## Source passage
*** Block opens ***

Running a Site-Local Cache
A site-local Cache is a Pelican Cache that operates independently from a federation’s central services.
When Cache.EnableSiteLocalMode is set to true, the Cache will not register with the federation’s Registry and will not advertise itself to the Director.
This means the Cache is invisible to the federation, and clients must be explicitly configured to use it.
Who Is This For?
Site-local mode is intended for organizations that want a local caching layer for Pelican data without making that Cache discoverable by the broader federation. Common scenarios include:
- Campus or lab deployments where a local Cache improves download speeds for researchers who repeatedly access the same datasets, but where the organization does not want (or need) the Cache to participate in the global federation.
- Testing and development environments where operators want to experiment with Cache behavior without registering infrastructure with a production federation.
How It Works
When site-local mode is enabled, the following changes take effect compared to a normal federated Cache:
| Behavior | Normal Cache | Site-Local Cache |
|---|---|---|
| Registers namespace with the Registry | Yes | No |
| Advertises to the Director | Yes | No |
| Connection broker operations | Yes (if enabled) | No |
| Director health tests | Yes | No |
| Federation token management | Yes | No |
| Discoverable by clients via the Director | Yes | No — clients must specify the Cache URL explicitly |
Because the Cache does not advertise to the Director, the Director cannot route client requests to it. Clients must instead be configured to use the site-local Cache directly (see Pointing Clients at a Site-Local Cache below).
Even though the site-local Cache does not join the federation, it still requires a Federation.DiscoveryUrl (or a -f <federation> argument) so it can discover federation-managed Caches to pull objects from on a Cache miss.
Note that site-local Cache attempt to fetch missing objects from federation Caches, not directly from Origins.
Configuration
To enable site-local mode, add the following to your Cache’s configuration file:
Cache:
EnableSiteLocalMode: trueA minimal configuration file for a site-local Cache might look like:
Cache:
EnableSiteLocalMode: true
Port: 8442
StorageLocation: /mnt/pelican/cache
Federation:
DiscoveryUrl: https://osg-htc.orgWhere:
Cache.Portis the port your Cache’s XRootD file transfer service listens on (default8442).Cache.StorageLocationis the directory where cached data and metadata will be stored.Federation.DiscoveryUrltells the Cache where to discover metadata for the broader federation
Then launch the Cache as usual:
pelican cache serve --config /path/to/pelican.yamlRestricting Namespaces Served By Cache
By default, the site-local Cache will attempt to serve any namespace advertised by the federation’s Director.
You can restrict this to a specific set of namespaces using Cache.PermittedNamespaces.
When this list is non-empty, the Cache will only pull from the namespaces you specify and will refuse requests for any others.
Cache:
EnableSiteLocalMode: true
PermittedNamespaces:
- /my-org/dataset-a
- /my-org/dataset-bRestricting namespaces is especially useful in site-local mode because the federation’s Director is not monitoring the Cache. Limiting the Cache to only the namespaces your users actually need reduces the data surface the Cache holds and simplifies reviewing its authorization configuration.

*** Block closes ***

## Dataset excerpts
*** Block opens ***

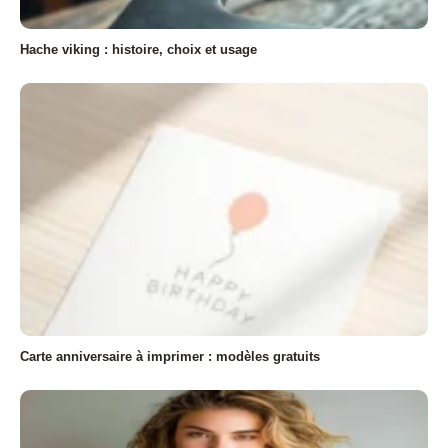
Hache viking : histoire, choix et usage
Carte anniversaire à imprimer : modèles gratuits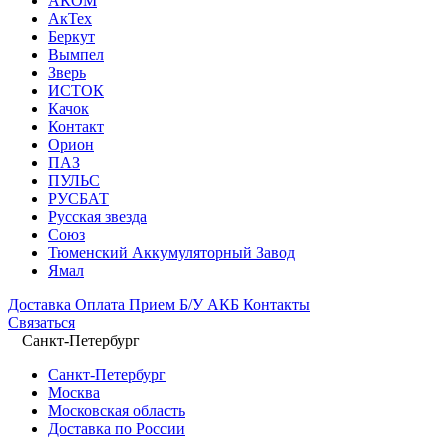
АКОМ
АкТех
Беркут
Вымпел
Зверь
ИСТОК
Качок
Контакт
Орион
ПАЗ
ПУЛЬС
РУСБАТ
Русская звезда
Союз
Тюменский Аккумуляторный Завод
Ямал
Доставка
Оплата
Прием Б/У АКБ
Контакты
Связаться
Санкт-Петербург
Санкт-Петербург
Москва
Московская область
Доставка по России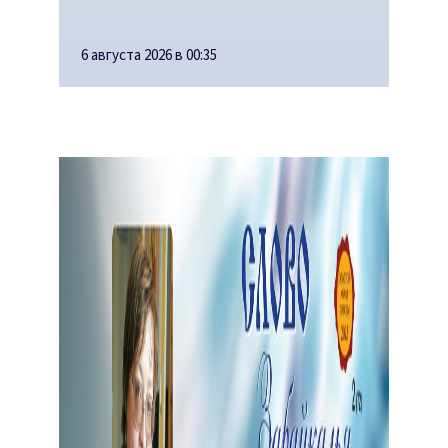
6 августа 2026 в 00:35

*** Block closes ***

## Exercises
1. According to the site-local cache page, where does a site-local Cache try to fetch missing objects from?
2. Rewrite the paragraph of the site-local cache page that begins "A site-local Cache is a Pelican Cache" as a short bulleted list, keeping its main facts.

## Results for each task
1. From federation Caches, not directly from Origins.

2.
- A site-local Cache is a Pelican Cache that runs independently of a federation's central services.
- With Cache.EnableSiteLocalMode set to true, it does not register with the federation's Registry or advertise itself to the Director.
- It is therefore invisible to the federation, and clients must be explicitly configured to use it.